▸ **PROBLEM TO WORK ON**
From the listing below, retype exactly the line holding "left_click(312, 264)", the line holding "left_click(303, 326)", and the lines between them; skip everything else.

▸ **INPUT MATERIAL**
--- START ---

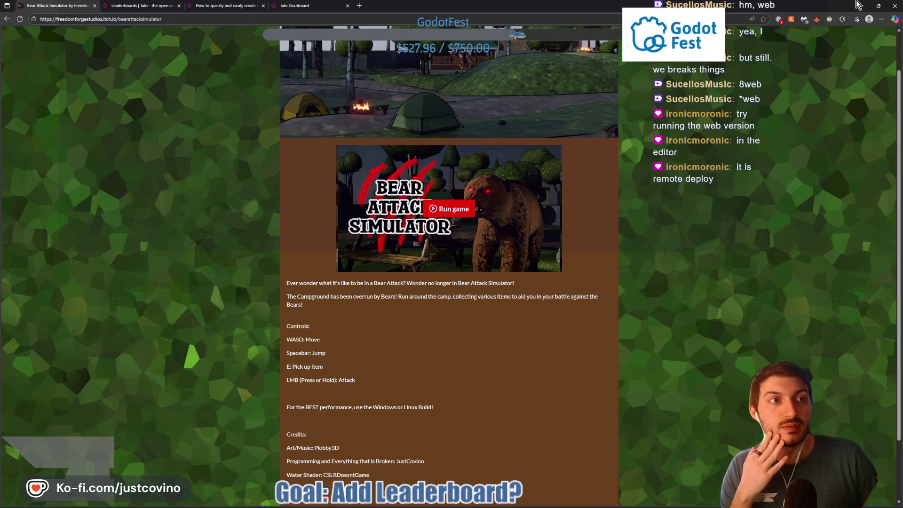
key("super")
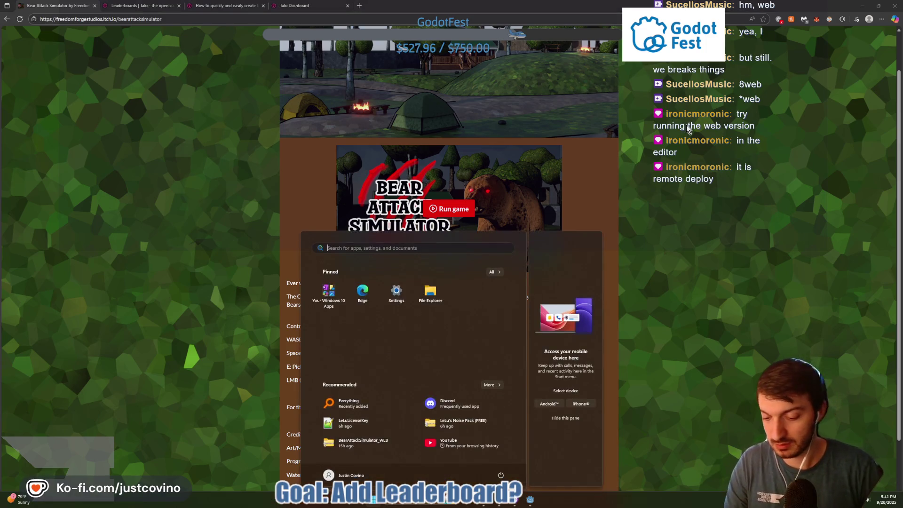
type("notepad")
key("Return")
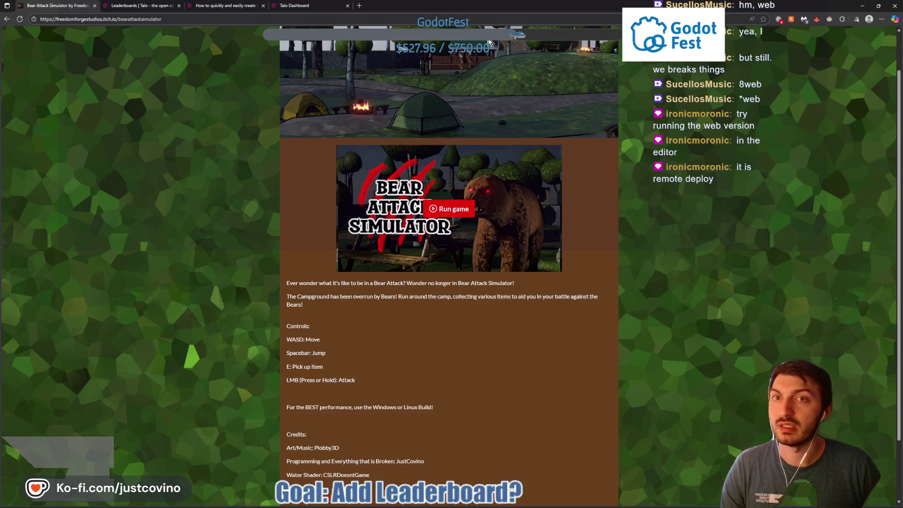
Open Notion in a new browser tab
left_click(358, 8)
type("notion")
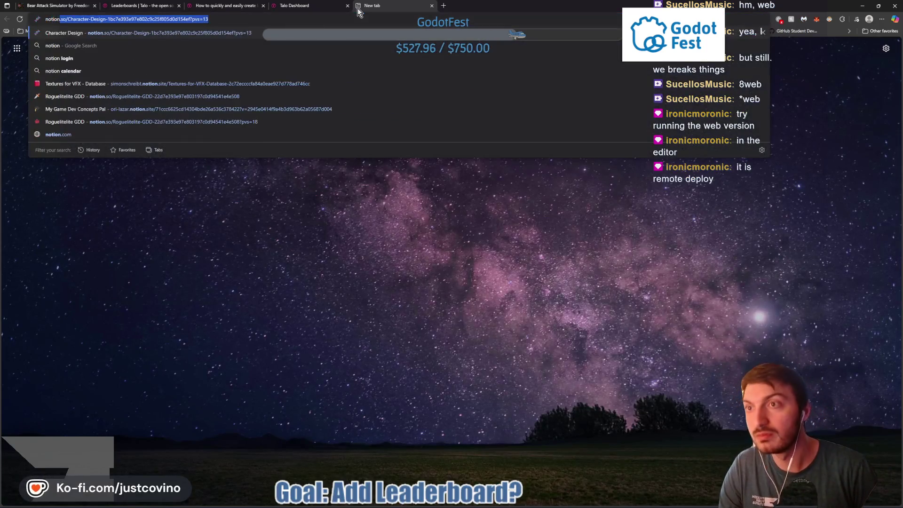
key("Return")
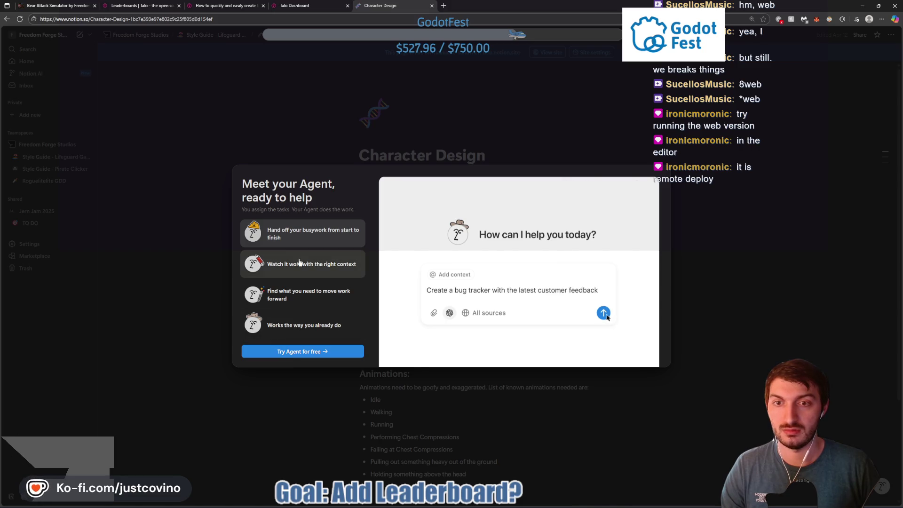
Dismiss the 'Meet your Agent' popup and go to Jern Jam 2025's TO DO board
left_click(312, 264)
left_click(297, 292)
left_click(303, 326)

--- END ---
--- START ---

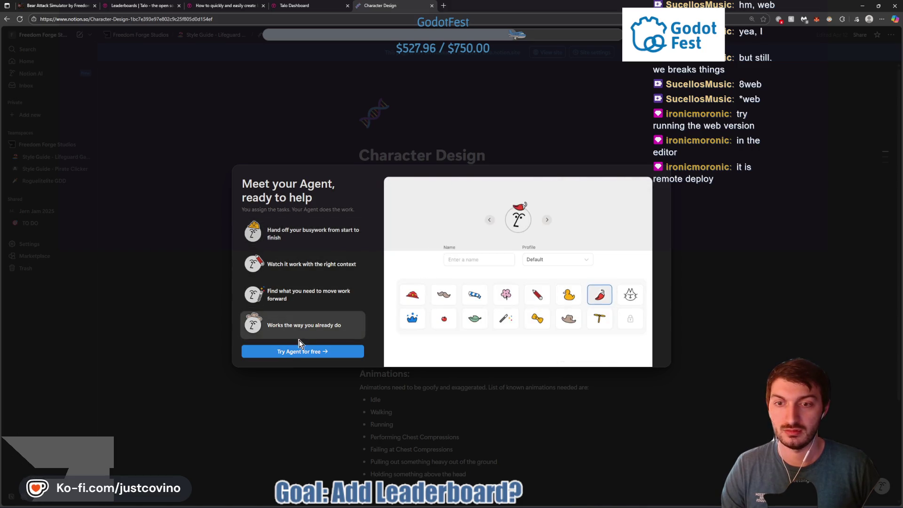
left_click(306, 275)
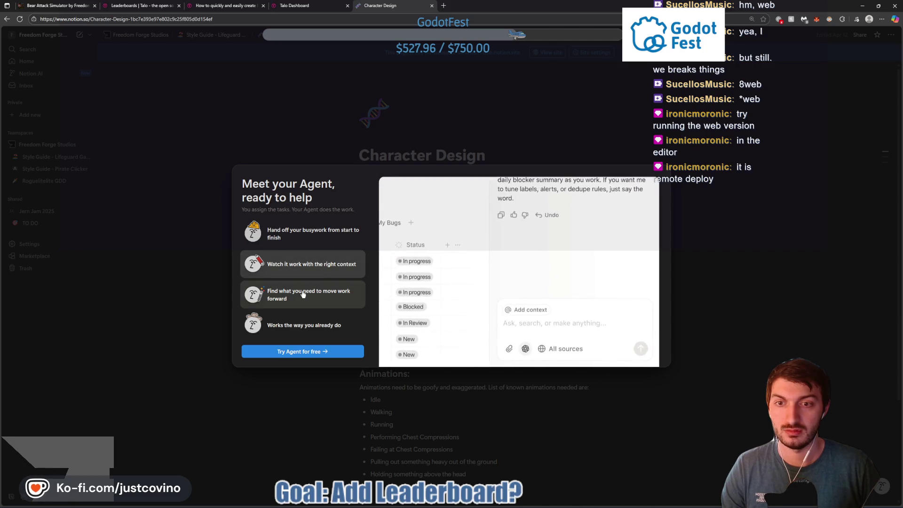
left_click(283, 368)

--- END ---

▸ **OUTPUT**
left_click(312, 264)
left_click(297, 292)
left_click(303, 326)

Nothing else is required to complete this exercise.